--- The records ---
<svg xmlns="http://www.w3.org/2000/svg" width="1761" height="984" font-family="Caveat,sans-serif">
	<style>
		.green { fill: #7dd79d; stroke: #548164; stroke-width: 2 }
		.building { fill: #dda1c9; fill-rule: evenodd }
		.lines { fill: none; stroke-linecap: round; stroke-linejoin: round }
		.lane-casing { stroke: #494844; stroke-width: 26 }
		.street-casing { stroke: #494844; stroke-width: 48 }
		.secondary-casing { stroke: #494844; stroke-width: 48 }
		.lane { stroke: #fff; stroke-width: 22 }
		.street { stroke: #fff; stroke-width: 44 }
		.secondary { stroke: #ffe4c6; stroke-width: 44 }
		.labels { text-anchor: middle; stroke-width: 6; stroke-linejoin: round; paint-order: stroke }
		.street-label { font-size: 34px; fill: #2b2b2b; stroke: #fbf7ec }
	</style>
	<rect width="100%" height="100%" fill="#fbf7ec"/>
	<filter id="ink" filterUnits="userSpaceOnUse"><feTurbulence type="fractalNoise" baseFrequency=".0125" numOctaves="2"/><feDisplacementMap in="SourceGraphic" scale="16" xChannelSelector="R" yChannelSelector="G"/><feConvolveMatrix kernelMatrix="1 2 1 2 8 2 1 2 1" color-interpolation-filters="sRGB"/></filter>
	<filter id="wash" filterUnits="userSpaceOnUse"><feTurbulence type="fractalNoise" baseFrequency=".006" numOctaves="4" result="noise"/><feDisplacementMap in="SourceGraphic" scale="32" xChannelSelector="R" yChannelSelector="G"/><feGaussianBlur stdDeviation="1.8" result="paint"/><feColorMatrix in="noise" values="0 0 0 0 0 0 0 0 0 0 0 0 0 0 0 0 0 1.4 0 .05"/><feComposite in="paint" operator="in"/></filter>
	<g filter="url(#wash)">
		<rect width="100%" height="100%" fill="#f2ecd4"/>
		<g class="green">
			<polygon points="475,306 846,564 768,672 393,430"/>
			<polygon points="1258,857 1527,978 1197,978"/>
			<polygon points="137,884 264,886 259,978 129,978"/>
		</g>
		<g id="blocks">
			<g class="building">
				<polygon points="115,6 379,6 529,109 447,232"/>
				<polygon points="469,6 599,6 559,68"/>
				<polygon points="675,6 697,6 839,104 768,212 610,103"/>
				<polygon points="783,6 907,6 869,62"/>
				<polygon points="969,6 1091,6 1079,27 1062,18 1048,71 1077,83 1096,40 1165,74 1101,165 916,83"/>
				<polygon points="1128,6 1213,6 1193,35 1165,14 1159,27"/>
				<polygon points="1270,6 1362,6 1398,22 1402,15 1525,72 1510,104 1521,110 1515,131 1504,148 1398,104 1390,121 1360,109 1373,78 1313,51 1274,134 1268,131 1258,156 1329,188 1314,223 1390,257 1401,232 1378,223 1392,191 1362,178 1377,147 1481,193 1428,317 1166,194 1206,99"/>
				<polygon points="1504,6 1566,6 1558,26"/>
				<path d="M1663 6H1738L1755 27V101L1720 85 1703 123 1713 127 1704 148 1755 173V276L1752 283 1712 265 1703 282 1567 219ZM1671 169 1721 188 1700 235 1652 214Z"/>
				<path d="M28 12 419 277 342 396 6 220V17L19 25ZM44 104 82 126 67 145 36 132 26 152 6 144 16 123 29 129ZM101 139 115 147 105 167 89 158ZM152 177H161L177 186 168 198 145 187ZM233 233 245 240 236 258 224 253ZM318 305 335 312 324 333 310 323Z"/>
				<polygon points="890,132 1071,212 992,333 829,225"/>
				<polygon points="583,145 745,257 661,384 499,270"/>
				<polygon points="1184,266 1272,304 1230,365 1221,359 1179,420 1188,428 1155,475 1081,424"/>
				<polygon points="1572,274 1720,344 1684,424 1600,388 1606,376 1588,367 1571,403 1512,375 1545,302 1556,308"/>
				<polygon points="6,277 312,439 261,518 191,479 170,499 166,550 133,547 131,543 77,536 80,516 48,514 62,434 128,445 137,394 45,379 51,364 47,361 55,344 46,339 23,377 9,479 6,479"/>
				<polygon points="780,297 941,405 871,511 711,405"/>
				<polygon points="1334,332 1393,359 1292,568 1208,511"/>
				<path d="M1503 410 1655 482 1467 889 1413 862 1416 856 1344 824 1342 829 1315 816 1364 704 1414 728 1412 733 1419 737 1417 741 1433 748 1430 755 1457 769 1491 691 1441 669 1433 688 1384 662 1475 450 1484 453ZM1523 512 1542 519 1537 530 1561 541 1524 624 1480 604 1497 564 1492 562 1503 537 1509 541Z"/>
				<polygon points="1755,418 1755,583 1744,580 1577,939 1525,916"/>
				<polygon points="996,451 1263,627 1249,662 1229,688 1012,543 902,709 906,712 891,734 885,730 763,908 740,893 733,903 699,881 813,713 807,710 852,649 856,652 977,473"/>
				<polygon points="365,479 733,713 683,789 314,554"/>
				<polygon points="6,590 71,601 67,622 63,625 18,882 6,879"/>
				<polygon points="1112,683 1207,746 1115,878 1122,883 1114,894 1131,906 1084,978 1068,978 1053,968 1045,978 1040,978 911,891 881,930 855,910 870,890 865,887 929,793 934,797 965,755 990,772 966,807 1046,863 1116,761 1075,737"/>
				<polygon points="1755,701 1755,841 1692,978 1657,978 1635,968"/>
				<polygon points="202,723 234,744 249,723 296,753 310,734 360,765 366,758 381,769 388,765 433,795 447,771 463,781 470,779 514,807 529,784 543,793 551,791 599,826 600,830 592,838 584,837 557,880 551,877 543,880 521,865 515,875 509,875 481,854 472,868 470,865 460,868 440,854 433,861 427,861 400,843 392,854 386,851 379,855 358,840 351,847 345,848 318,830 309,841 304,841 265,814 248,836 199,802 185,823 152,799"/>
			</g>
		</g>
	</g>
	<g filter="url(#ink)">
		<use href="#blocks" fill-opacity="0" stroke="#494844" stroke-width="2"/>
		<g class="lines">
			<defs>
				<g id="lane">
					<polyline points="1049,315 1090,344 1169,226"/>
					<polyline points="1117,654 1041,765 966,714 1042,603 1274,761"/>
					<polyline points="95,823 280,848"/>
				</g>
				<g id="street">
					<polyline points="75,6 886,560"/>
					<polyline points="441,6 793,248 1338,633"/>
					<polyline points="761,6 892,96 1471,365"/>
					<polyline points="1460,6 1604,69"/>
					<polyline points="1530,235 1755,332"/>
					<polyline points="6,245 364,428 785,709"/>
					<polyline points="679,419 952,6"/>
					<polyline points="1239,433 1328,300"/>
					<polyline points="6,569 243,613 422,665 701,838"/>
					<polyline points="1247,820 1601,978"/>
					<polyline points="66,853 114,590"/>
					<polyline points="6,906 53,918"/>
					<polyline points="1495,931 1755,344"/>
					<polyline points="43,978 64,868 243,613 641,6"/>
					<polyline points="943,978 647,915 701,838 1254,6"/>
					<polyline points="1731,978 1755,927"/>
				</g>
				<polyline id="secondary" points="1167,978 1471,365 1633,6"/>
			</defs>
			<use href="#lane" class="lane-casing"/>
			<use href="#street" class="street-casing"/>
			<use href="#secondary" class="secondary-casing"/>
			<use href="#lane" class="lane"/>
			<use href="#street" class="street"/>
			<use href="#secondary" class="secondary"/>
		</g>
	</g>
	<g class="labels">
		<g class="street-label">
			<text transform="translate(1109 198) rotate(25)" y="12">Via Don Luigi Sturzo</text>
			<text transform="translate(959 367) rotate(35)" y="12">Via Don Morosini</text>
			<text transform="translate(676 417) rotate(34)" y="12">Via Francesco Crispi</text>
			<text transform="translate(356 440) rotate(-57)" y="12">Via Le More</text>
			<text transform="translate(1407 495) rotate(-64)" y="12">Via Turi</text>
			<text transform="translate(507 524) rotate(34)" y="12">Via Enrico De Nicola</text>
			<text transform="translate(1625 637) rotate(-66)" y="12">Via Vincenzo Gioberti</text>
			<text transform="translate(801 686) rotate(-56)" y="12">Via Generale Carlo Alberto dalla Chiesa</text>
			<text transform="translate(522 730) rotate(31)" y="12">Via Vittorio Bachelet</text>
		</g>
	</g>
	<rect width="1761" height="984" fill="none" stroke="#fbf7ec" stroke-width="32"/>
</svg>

--- Required work ---
The word "filterUnits" is the filter: copy every line of the listing above that contains it.

--- Answer for this exercise ---
	<filter id="ink" filterUnits="userSpaceOnUse"><feTurbulence type="fractalNoise" baseFrequency=".0125" numOctaves="2"/><feDisplacementMap in="SourceGraphic" scale="16" xChannelSelector="R" yChannelSelector="G"/><feConvolveMatrix kernelMatrix="1 2 1 2 8 2 1 2 1" color-interpolation-filters="sRGB"/></filter>
	<filter id="wash" filterUnits="userSpaceOnUse"><feTurbulence type="fractalNoise" baseFrequency=".006" numOctaves="4" result="noise"/><feDisplacementMap in="SourceGraphic" scale="32" xChannelSelector="R" yChannelSelector="G"/><feGaussianBlur stdDeviation="1.8" result="paint"/><feColorMatrix in="noise" values="0 0 0 0 0 0 0 0 0 0 0 0 0 0 0 0 0 1.4 0 .05"/><feComposite in="paint" operator="in"/></filter>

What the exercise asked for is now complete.